Gone Girl is also the type of Fincher film, along the lines of the aforementioned Social Network and Fight Club, in which the authorial voice of either its source-material (like Chuck Palahniuk) or its screenwriter (Soooorrrkkkiiinnn) comes through very strongly via the way the characters speak (in this case, Gillian Flynn provides both source material and screenwriter). It’s the type of movie where basically every conversation between the two leads is a carefully constructed series of witty volleys that both sound good and keep circling back to the film’s thematic concerns. In that sense, it’s something of a confection, and Fincher runs with the sweet fakery in every stylistic direction, throwing curveball after curveball in a way that would be haphazard under the care of a lesser director. But everything in the film is so meticulous on both a micro and macro level that the effect is like being driven around by a racecar driver.
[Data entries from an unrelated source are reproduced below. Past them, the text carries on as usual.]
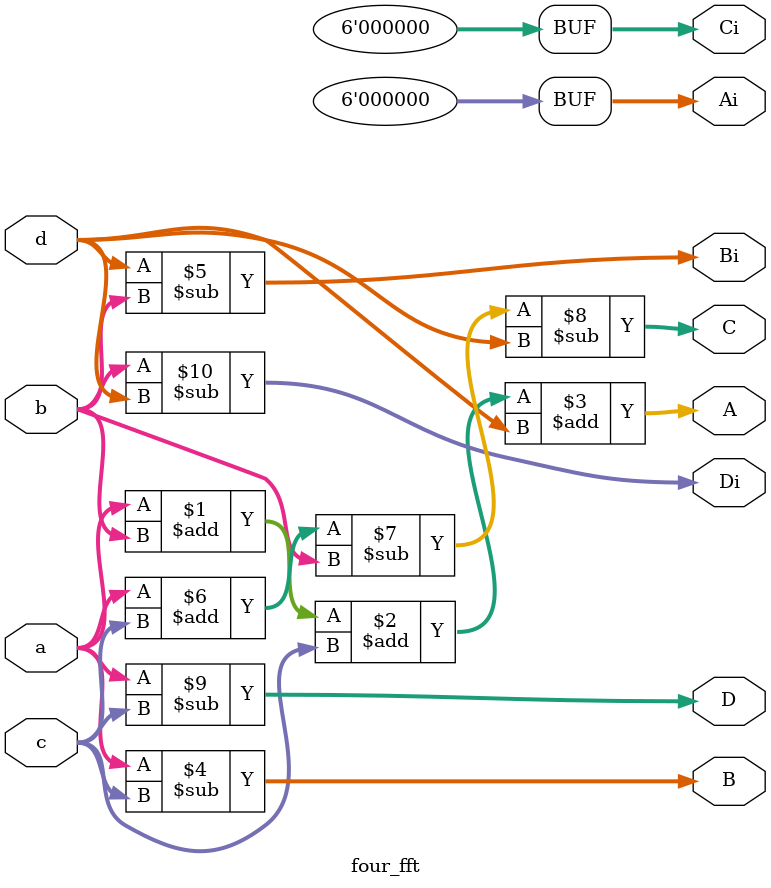
<source format=v>
module four_fft(a,b,c,d,A,Ai,B,Bi,C,Ci,D,Di);
input [3:0] a,b,c,d;
output [5:0] A,Ai,B,Bi,C,Ci,D,Di;

assign A = a+b+c+d;
assign Ai =0;
assign B =a-c;
assign Bi =d-b;
assign C= a+c-b-d;
assign Ci=0;
assign D= a-c;
assign Di= b-d;

endmodule
</source>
It helps that the cast is so good. Pike, as Amy, is who everyone is talking about, and rightly so. It’s the meatiest role of her career, and she grabs it with both hands. She’s got a great old movie–star face, which Fincher uses like Hitchcock used that of Grace Kelly, Kim Novak, or Janet Leigh. But the part allows her a huge range to play, and she’s a good enough actress to cover all of it while remaining mysteriously human. Affleck, freed from the constraints of likability, gets to indulge the befuddled bro not so deep inside of him. He’s hilarious. His character has almost no agency in the narrative, and his haplessness is charming enough to keep us with him, even as his behavior alienates us. The rest of the large supporting cast is completely stellar, with Kim Dickens, Carrie Coon, Tyler Perry, Patrick Fugit, Neil Patrick Harris, and Casey Wilson all perfectly utilized.
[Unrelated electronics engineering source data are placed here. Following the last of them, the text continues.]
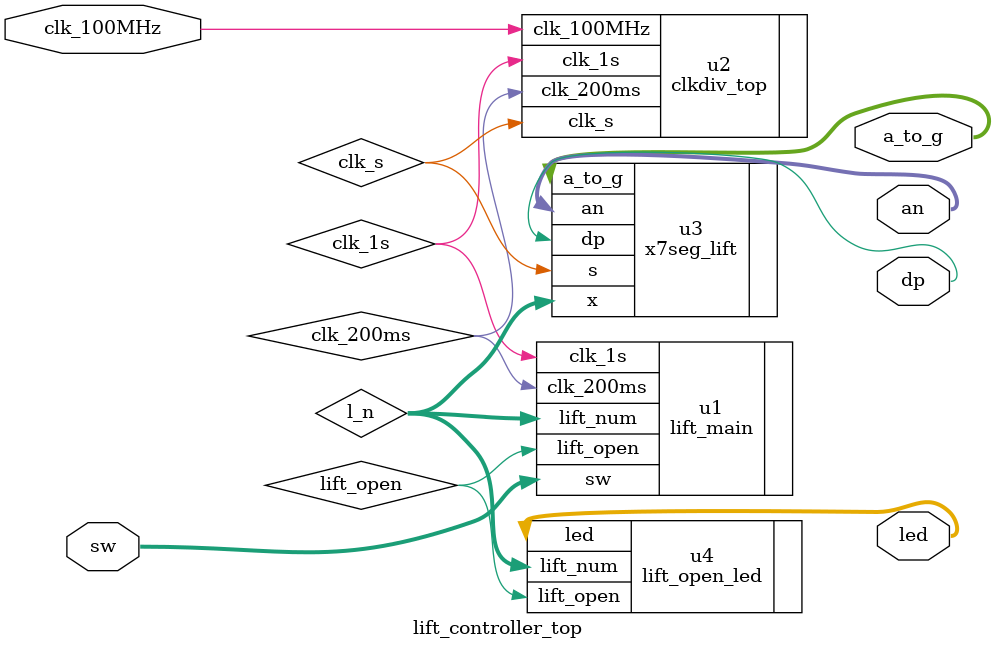
<source format=v>
`timescale 1ns / 1ps


module lift_controller_top(
    input wire clk_100MHz,
    input wire [15:0] sw,
    output wire [6:0] a_to_g,
    output wire [3:0] an,
    output wire dp,
    output wire [15:0] led
    );
    wire clk_1s,clk_200ms,clk_s,s,clk;
    wire lift_num,x;
    wire [3:0] l_n;
    wire lift_open;

   //µçÌÝÖ÷Ä£¿é
    lift_main u1(
      .clk_1s(clk_1s),
      .clk_200ms(clk_200ms),
      .sw(sw),
      .lift_num(l_n),
      .lift_open(lift_open)
      );
    //Ê±ÖÓ·ÖÆµÄ£¿é
    clkdiv_top u2(
      .clk_100MHz(clk_100MHz),
      .clk_200ms(clk_200ms),
      .clk_1s(clk_1s),
      .clk_s(clk_s)
      );
    //Æø¶ÎÏÔÊ¾Æ÷Ä£¿é
    x7seg_lift u3(
      .x(l_n),
      .s(clk_s),
      .a_to_g(a_to_g),
      .an(an),
      .dp(dp)
      );
    //ledÏÔÊ¾¿ªÃÅÄ£¿é
    lift_open_led u4(
      .lift_open(lift_open),
      .lift_num(l_n),
      .led(led)
      );
    
endmodule

</source>
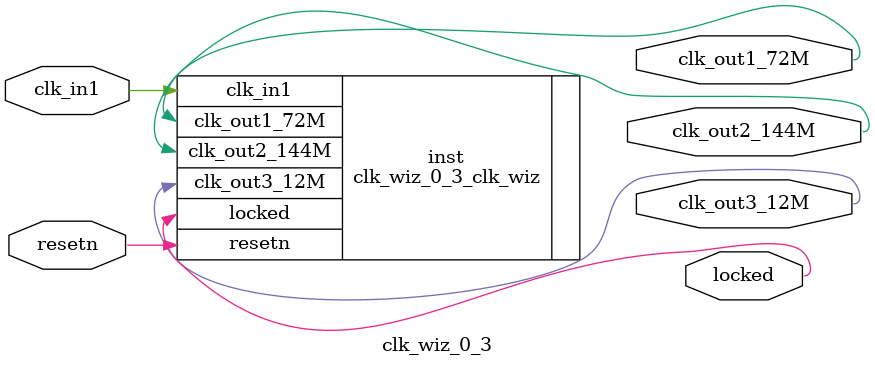
<source format=v>


`timescale 1ps/1ps

(* CORE_GENERATION_INFO = "clk_wiz_0_3,clk_wiz_v5_4_3_0,{component_name=clk_wiz_0_3,use_phase_alignment=true,use_min_o_jitter=false,use_max_i_jitter=false,use_dyn_phase_shift=false,use_inclk_switchover=false,use_dyn_reconfig=false,enable_axi=0,feedback_source=FDBK_AUTO,PRIMITIVE=PLL,num_out_clk=3,clkin1_period=5.000,clkin2_period=10.0,use_power_down=false,use_reset=true,use_locked=true,use_inclk_stopped=false,feedback_type=SINGLE,CLOCK_MGR_TYPE=NA,manual_override=false}" *)

module clk_wiz_0_3 
 (
  // Clock out ports
  output        clk_out1_72M,
  output        clk_out2_144M,
  output        clk_out3_12M,
  // Status and control signals
  input         resetn,
  output        locked,
 // Clock in ports
  input         clk_in1
 );

  clk_wiz_0_3_clk_wiz inst
  (
  // Clock out ports  
  .clk_out1_72M(clk_out1_72M),
  .clk_out2_144M(clk_out2_144M),
  .clk_out3_12M(clk_out3_12M),
  // Status and control signals               
  .resetn(resetn), 
  .locked(locked),
 // Clock in ports
  .clk_in1(clk_in1)
  );

endmodule

</source>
Beyond being a purely enjoyable pulp roller coaster, you might have heard that this movie has much to say about men and women and gender relations and marriage and modern society and all that. This is a partially true, but mostly overblown. The movie (as well as the book) basically takes marriage as a jumping-off point for pointed but surface-level observations about modern, upper-crust American social life. It presents a heightened reality meant as a sort of satire. It doesn’t tear the lid off anything, nor should it. But it has the playfully caustic cleverness about modern life that Fincher’s best films boast. Its observations about gender sting. When Nick complains, “I’m tired of being picked apart by women,” it gets at the tricky satirical balance that Fincher and Flynn are going for here. On the one hand, Nick is pitiable, forced to endure a gauntlet of media criticism and other miseries for the simple fact of being a man in his position (assuming we don’t know what actually happened). On the other hand, his likeness to the normail guy is enough for him to coast through the events of the film while remaining the audience’s main point of identification. The film plays elegantly and subtly with the dynamic between our natural inclination to like Ben Affleck and what that says about how we feel about the handsome men in our lives in contrast to the beautiful women.
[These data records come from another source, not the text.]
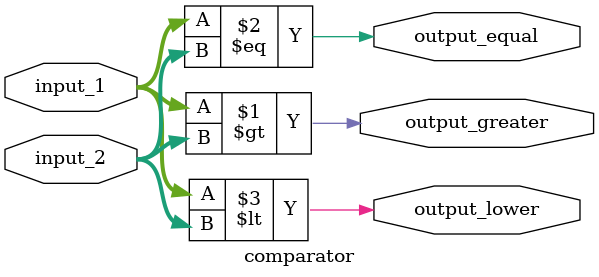
<source format=v>
`timescale 10ns / 1ps

module comparator #(parameter BIT_WIDTH=4)(
    input wire [BIT_WIDTH-1:0] input_1,
    input wire [BIT_WIDTH-1:0] input_2,
    output wire output_greater,
    output wire output_equal,
    output wire output_lower
    );

assign output_greater = (input_1 > input_2);
assign output_equal = (input_1 == input_2);
assign output_lower = (input_1 < input_2);

endmodule

</source>
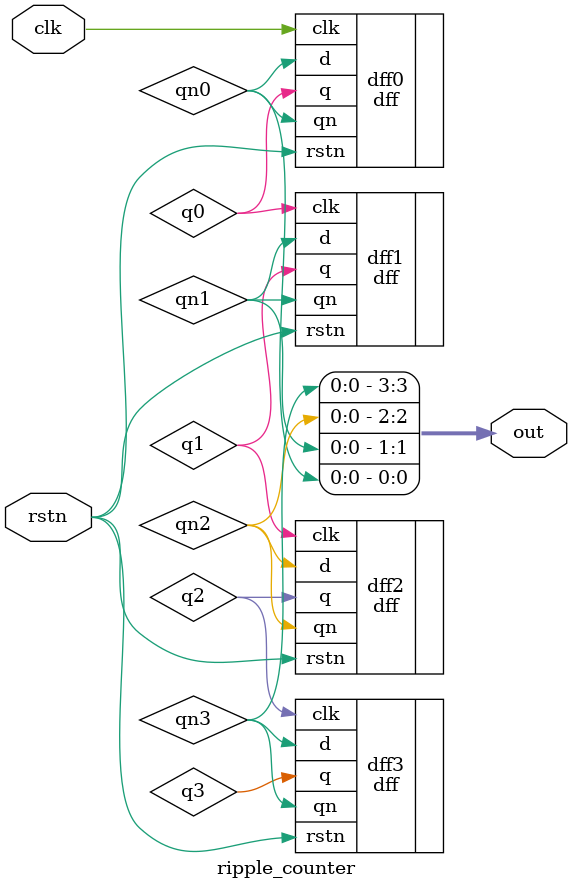
<source format=v>
module ripple_counter(
    input clk,
    input rstn,
    output [3:0] out);

wire q0;
wire qn0;
wire q1;
wire qn1;
wire q2;
wire qn2;
wire q3;
wire qn3;

dff dff0(
    .d(qn0),
    .clk(clk),
    .rstn(rstn),
    .q(q0),
    .qn(qn0)
);

dff dff1(
    .d(qn1),
    .clk(q0),
    .rstn(rstn),
    .q(q1),
    .qn(qn1)
);

dff dff2(
    .d(qn2),
    .clk(q1),
    .rstn(rstn),
    .q(q2),
    .qn(qn2)
);

dff dff3(
    .d(qn3),
    .clk(q2),
    .rstn(rstn),
    .q(q3),
    .qn(qn3)
);

assign out = { qn3, qn2, qn1, qn0 };

endmodule
</source>
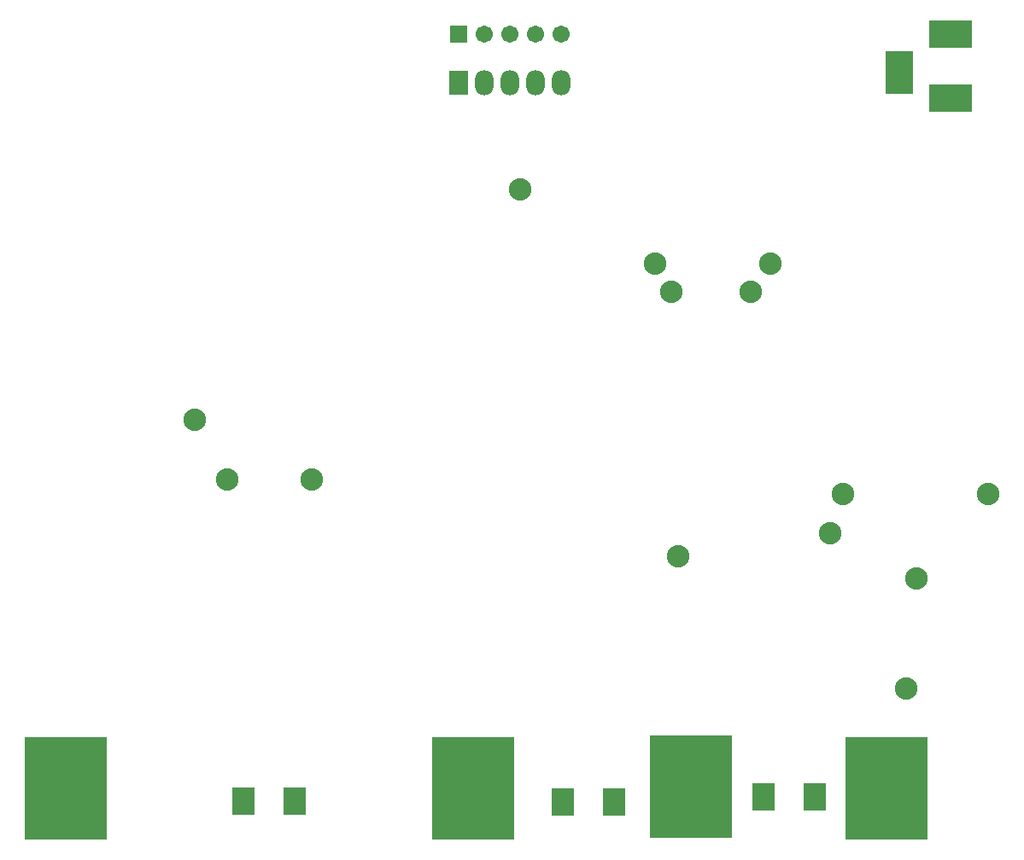
<source format=gbs>
G04*
G04 #@! TF.GenerationSoftware,Altium Limited,Altium Designer,20.2.7 (254)*
G04*
G04 Layer_Color=16711935*
%FSLAX24Y24*%
%MOIN*%
G70*
G04*
G04 #@! TF.SameCoordinates,C515DB23-E466-4867-BC0D-23839EB9CC1E*
G04*
G04*
G04 #@! TF.FilePolarity,Negative*
G04*
G01*
G75*
%ADD54R,0.3230X0.4017*%
%ADD55R,0.0867X0.1064*%
%ADD56R,0.1680X0.1080*%
%ADD57R,0.1080X0.1680*%
%ADD58C,0.0880*%
%ADD59O,0.0730X0.0980*%
%ADD60R,0.0730X0.0980*%
%ADD61C,0.0671*%
%ADD62R,0.0671X0.0671*%
D54*
X26200Y2950D02*
D03*
X33850Y2900D02*
D03*
X1800D02*
D03*
X17700D02*
D03*
D55*
X31050Y2550D02*
D03*
X29050D02*
D03*
X10750Y2400D02*
D03*
X8750D02*
D03*
X23200Y2350D02*
D03*
X21200D02*
D03*
D56*
X36350Y29850D02*
D03*
Y32350D02*
D03*
D57*
X34350Y30850D02*
D03*
D58*
X25450Y22300D02*
D03*
X25700Y11950D02*
D03*
X8100Y14950D02*
D03*
X19550Y26300D02*
D03*
X37800Y14400D02*
D03*
X32150D02*
D03*
X11400Y14950D02*
D03*
X24800Y23400D02*
D03*
X29300D02*
D03*
X28550Y22300D02*
D03*
X34600Y6800D02*
D03*
X35000Y11100D02*
D03*
X31650Y12850D02*
D03*
X6850Y17300D02*
D03*
D59*
X20150Y30450D02*
D03*
X19150D02*
D03*
X18150D02*
D03*
X21150D02*
D03*
D60*
X17150D02*
D03*
D61*
X19150Y32350D02*
D03*
X18150D02*
D03*
X20150D02*
D03*
X21150D02*
D03*
D62*
X17150D02*
D03*
M02*

</source>
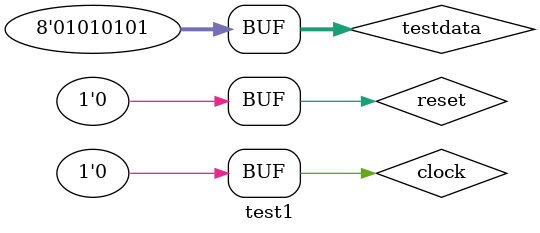
<source format=v>
module test1();
localparam CYCLES = 8;
reg clock = 1'b0;
reg reset = 1'b0;

reg [7:0] testdata = 8'b01010101;

wire dout;

shift_reg_piso #(.size(8)) sr(
	.clk(clock),
	.reset(reset),
	.datain(testdata),
	.dataout(dout)
);

initial begin
	reset = 1'b1;
	#1 reset = 1'b0;
end

always @ (posedge clock) begin
	$display("Posedge");
	$display("%b", dout);
end

initial repeat(CYCLES*2) begin
	#5 clock = ~clock;
end

endmodule


</source>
This long, complex, and invigorating movie is all bookended by two shots that are composed nearly identically, with Amy’s head framed facing away from us before turning to face us. Sumptuous and cryptic, they might be keys for decoding the film’s multiple layers of blame and meaning. Or they might not; I’m really not sure. I thought of them kind of like the bookends on the Coen Brothers’ Inside Llewyn Davis. The two films are nothing alike in terms of style or theme, but what they have in common is a refusal to talk down to the audience by making their mysteries, existential and otherwise, readily apparent.